Managing Snowflake's Procedure & UDF with Github
Discover how integrating GitHub with Snowflake empowers seamless version control and collaborative workflows for managing your UDFs and procedures.
Snowflake is an incredible data platform that my company and I have been leveraging for about a year and a half. It's robust, reliable, and feature-rich, with an intuitive UI that makes it easy to navigate. Notably, we haven't experienced any accidents caused by Snowflake, underscoring its stability and reliability.
Among Snowflake's myriad features, User-Defined Functions (UDFs) and Procedures stand out. UDFs are functions that you can call within a SELECT
(or other) query to format data to your specifications. Procedures, on the other hand, are functions that you can call to process tasks in the background, including creating, updating, and deleting records.
However, there was no way to manage, test, or review these functions before deploying them to production—until Snowflake implement integration with git. Although it's still in open preview, this integration has the potential to solve that problem effectively.
Prepare Codebase
Let's start by preparing the codebase. Here's the directory structure:
As you can see, I'm using Poetry to set up the virtual environment and manage packages. I also employ Ruff for linting, ensuring that my code remains clean and maintainable (well, one can hope (´ω`)).

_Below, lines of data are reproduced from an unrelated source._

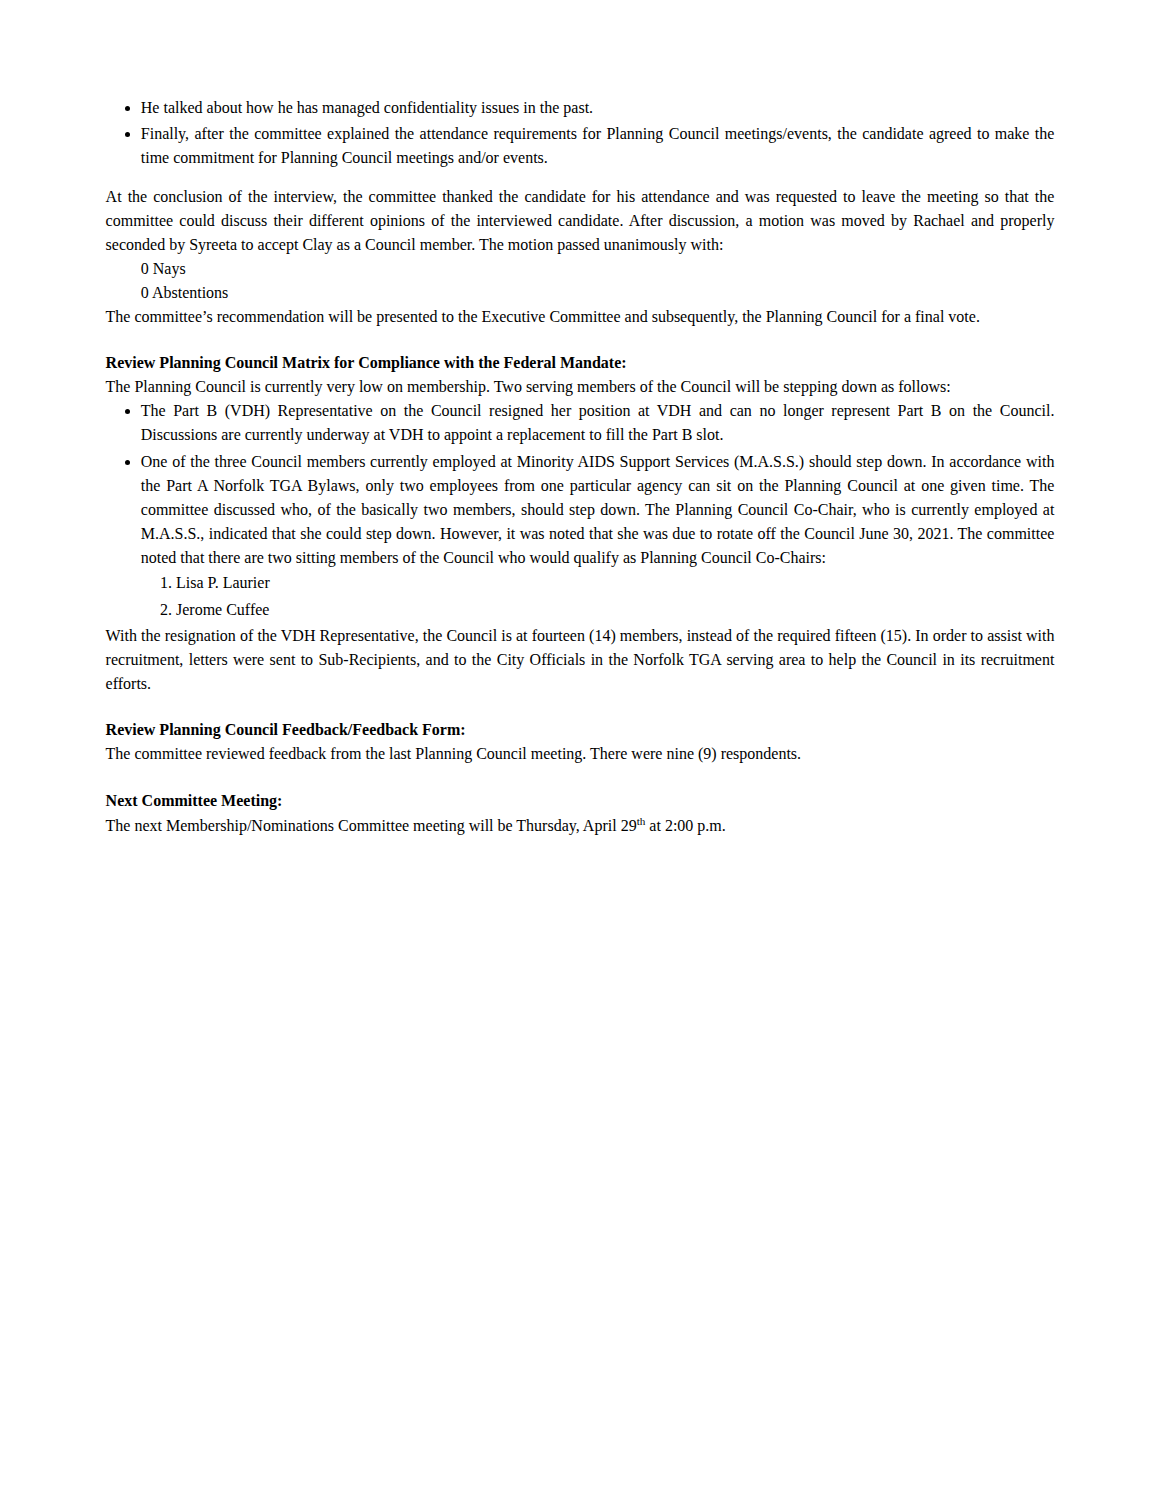He talked about how he has managed confidentiality issues in the past.
Finally, after the committee explained the attendance requirements for Planning Council meetings/events, the candidate agreed to make the time commitment for Planning Council meetings and/or events.
At the conclusion of the interview, the committee thanked the candidate for his attendance and was requested to leave the meeting so that the committee could discuss their different opinions of the interviewed candidate. After discussion, a motion was moved by Rachael and properly seconded by Syreeta to accept Clay as a Council member. The motion passed unanimously with:
0 Nays
0 Abstentions
The committee’s recommendation will be presented to the Executive Committee and subsequently, the Planning Council for a final vote.
Review Planning Council Matrix for Compliance with the Federal Mandate:
The Planning Council is currently very low on membership. Two serving members of the Council will be stepping down as follows:
The Part B (VDH) Representative on the Council resigned her position at VDH and can no longer represent Part B on the Council. Discussions are currently underway at VDH to appoint a replacement to fill the Part B slot.
One of the three Council members currently employed at Minority AIDS Support Services (M.A.S.S.) should step down. In accordance with the Part A Norfolk TGA Bylaws, only two employees from one particular agency can sit on the Planning Council at one given time. The committee discussed who, of the basically two members, should step down. The Planning Council Co-Chair, who is currently employed at M.A.S.S., indicated that she could step down. However, it was noted that she was due to rotate off the Council June 30, 2021. The committee noted that there are two sitting members of the Council who would qualify as Planning Council Co-Chairs:
Lisa P. Laurier
Jerome Cuffee
With the resignation of the VDH Representative, the Council is at fourteen (14) members, instead of the required fifteen (15). In order to assist with recruitment, letters were sent to Sub-Recipients, and to the City Officials in the Norfolk TGA serving area to help the Council in its recruitment efforts.
Review Planning Council Feedback/Feedback Form:
The committee reviewed feedback from the last Planning Council meeting. There were nine (9) respondents.
Next Committee Meeting:
The next Membership/Nominations Committee meeting will be Thursday, April 29th at 2:00 p.m.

The source code resides in the /src
directory, which I’ve divided into /src/procedures
and /src/udf
. For this example, I'll create a simple fetch procedure that, given a table name, returns ten rows from it.
import os
from snowflake.snowpark import Session, Table
def fetch(session: Session, table_name: str) -> Table:
return session.table(table_name).select(["id"]).limit(10)
if __name__== "__main__":
from snowflake.snowpark import Session
session = Session.builder.configs({
"account": os.getenv("SNOWFLAKE__ACCOUNT"),
"user": os.getenv("SNOWFLAKE__USER"),
"password": os.getenv("SNOWFLAKE__PASSWORD"),
"role": os.getenv("SNOWFLAKE__ROLE"),
"warehouse": os.getenv("SNOWFLAKE__WAREHOUSE"),
"database": os.getenv("SNOWFLAKE__DATABASE"),
"schema": os.getenv("SNOWFLAKE__SCHEMA"),
}).create()
table = fetch(
session=session,
table_name="TEST_TABLE",
)
print(table.collect())
This simple example demonstrates how to fetch data from a Snowflake table using a stored procedure, managed and versioned in a GitHub repository. This code enables you to test it locally by running poetry run python3 src/procedures/fetch/fetch.py
.
For the full code and additional examples, visit my GitHub repository.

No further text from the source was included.